Born in Bangladesh in 1977, Rana Begum lives and works in London.
The work of London-based artist Rana Begum distills spatial and visual experience into ordered form. Through her refined language of Minimalist abstraction, Begum blurs the boundaries between sculpture, painting and architecture. Her visual language draws from the urban landscape as well as geometric patterns from traditional Islamic art and architecture. Light is fundamental to her process. Her works absorb and reflect varied densities of light to produce an experience for the viewer that is both temporal and sensorial.
Sonia Gomes works with sculpture and installations made with different materials, such as clothes and furniture, and plays with potential spiritual combinations between them. Her compositions stem from a spontaneous and casual practice of deconstruction and re-assemblage of the everyday objects that cross her path.

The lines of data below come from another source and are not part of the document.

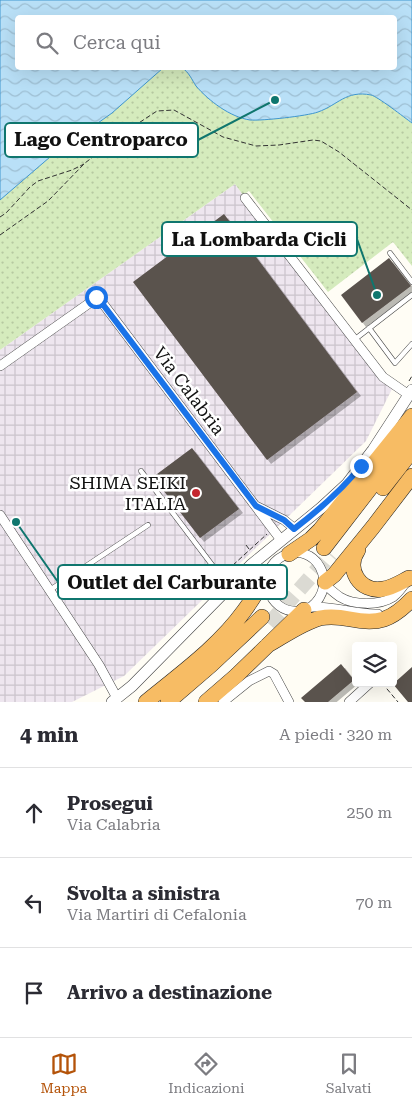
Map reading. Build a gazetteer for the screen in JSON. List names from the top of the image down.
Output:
{
  "streets": {
    "street": ["Via Calabria"]
  },
  "places": [
    "Lago Centroparco",
    "La Lombarda Cicli",
    "SHIMA SEIKI ITALIA",
    "Outlet del Carburante"
  ],
  "page": {
    "search": "Cerca qui",
    "heading": ["4 min", "A piedi · 320 m"],
    "list": [
      ["Prosegui", "Via Calabria", "250 m"],
      ["Svolta a sinistra", "Via Martiri di Cefalonia", "70 m"],
      "Arrivo a destinazione"
    ],
    "nav": ["Mappa", "Indicazioni", "Salvati"]
  }
}
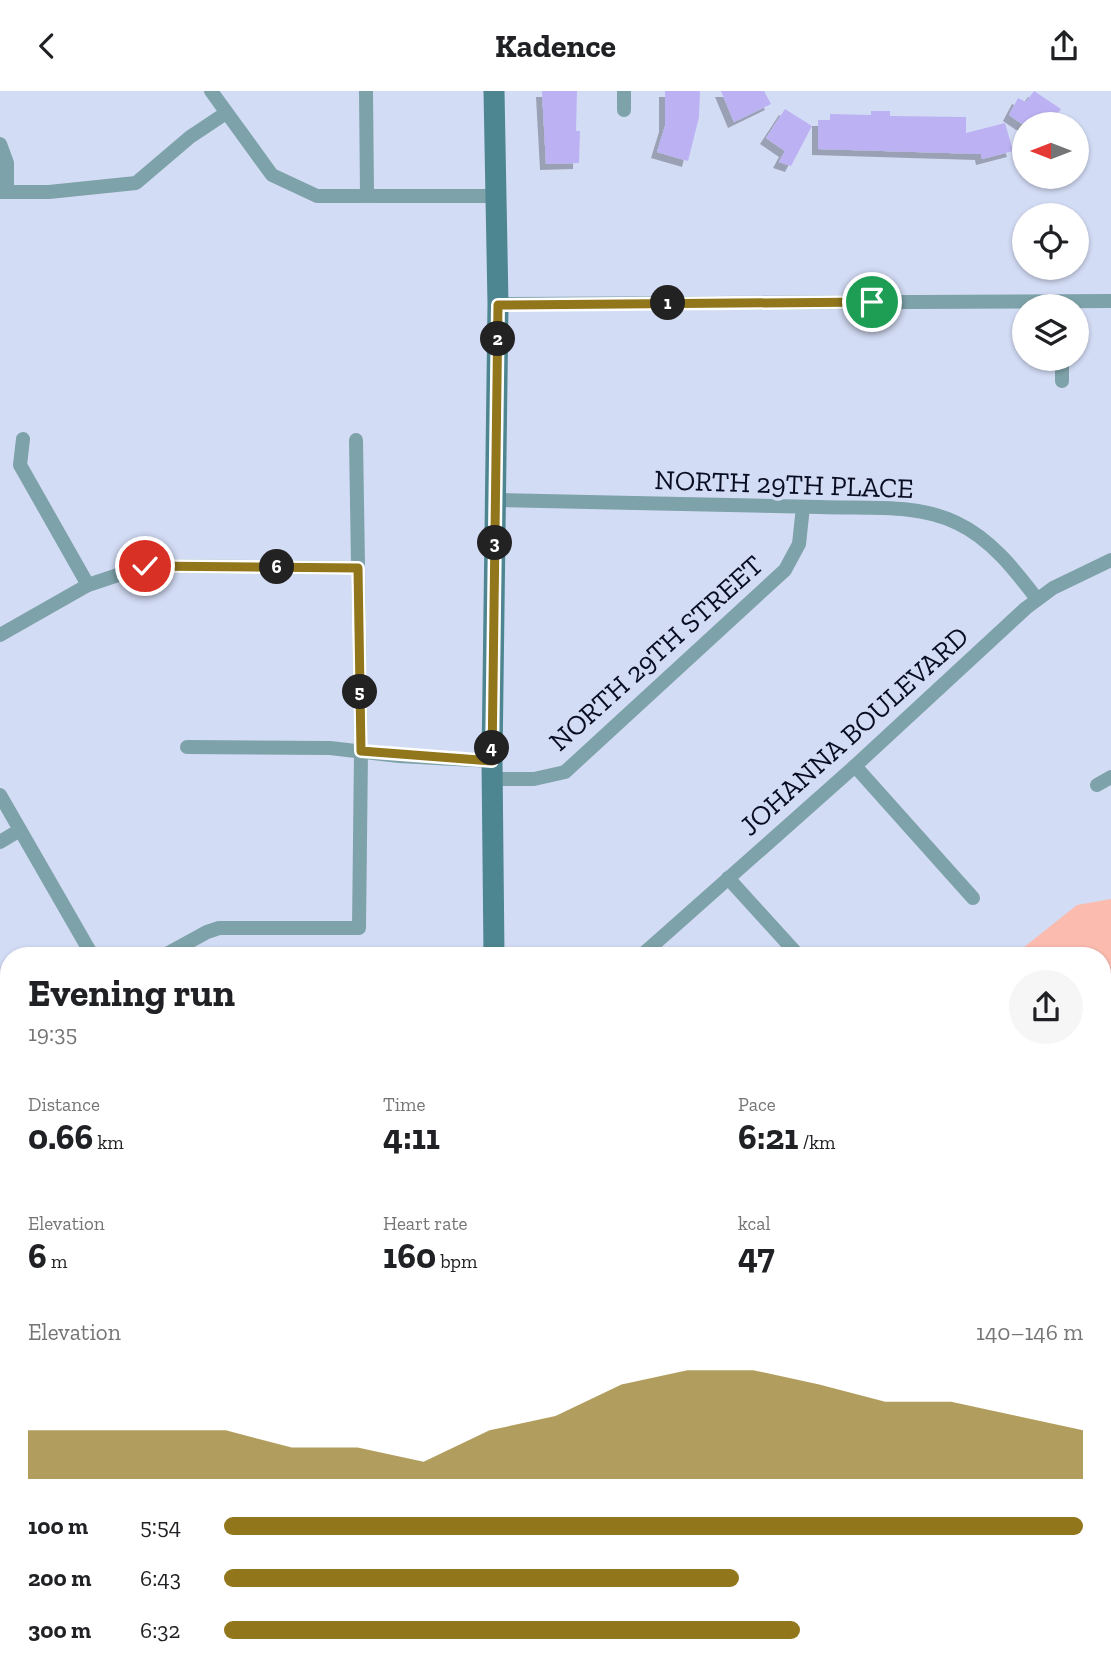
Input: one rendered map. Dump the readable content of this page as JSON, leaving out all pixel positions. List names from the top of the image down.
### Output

The artworks are created in a process conducted with a rare intuition, giving life and proposing a new sense to things in the world.
These amalgams carry vestiges of previous existences and each part is added to the whole in a double process. In other words, their physical nature and their historical weight. Expressionist-like organic forms emerge from the decomposition of affective objects, which invariably lead to the vision of a pulsating life, made from the combination of different experiences and memories.
Gomes designs multiple and meticulous contortions with fabric – strictly using handcraft techniques. Each seam or fold comes from vernacular procedures aimed at transcending the notion of the popular, combining the naive (as a result of an informal and self-taught background) and the erudite (in line with a rigorous gaze and gesture); the traditional and the inventive; the readymade and the authorial, in order to forge an affective, aesthetic and political redistribution of art’s complexities, raw materials and outcomes. Within the entanglement of memories and intuitive materializations, biographies find escape routes in a tactile and organic way, experimenting with new and vibrant ways of existing.
Sonia Gomes (Caetanópolis, 1948) lives and works in São Paulo. In 2018 the artist had her first major monographic institutional exhibitions in Brazil, at MASP – Museu de Arte de São Paulo and at the Museu de Arte Contemporânea de Niterói. In addition, her work has been included in institutional group exhibitions such as the 56ª Biennale di Venezia, Venice, Italy (2015); Entangled, Turner Contemporary, Margate, United Kingdom (2017); Revival, The National Museum of Women in the Arts, Washington, USA (2017); Art & Textiles – Fabric as Material and Concept in Modern Art, Kunstmuseum Wolfsburg, Germany (2013); Out of Fashion. Textile in International Contemporary Art, Kunsten – Museum of Modern Art Aalborg, Denmark (2013).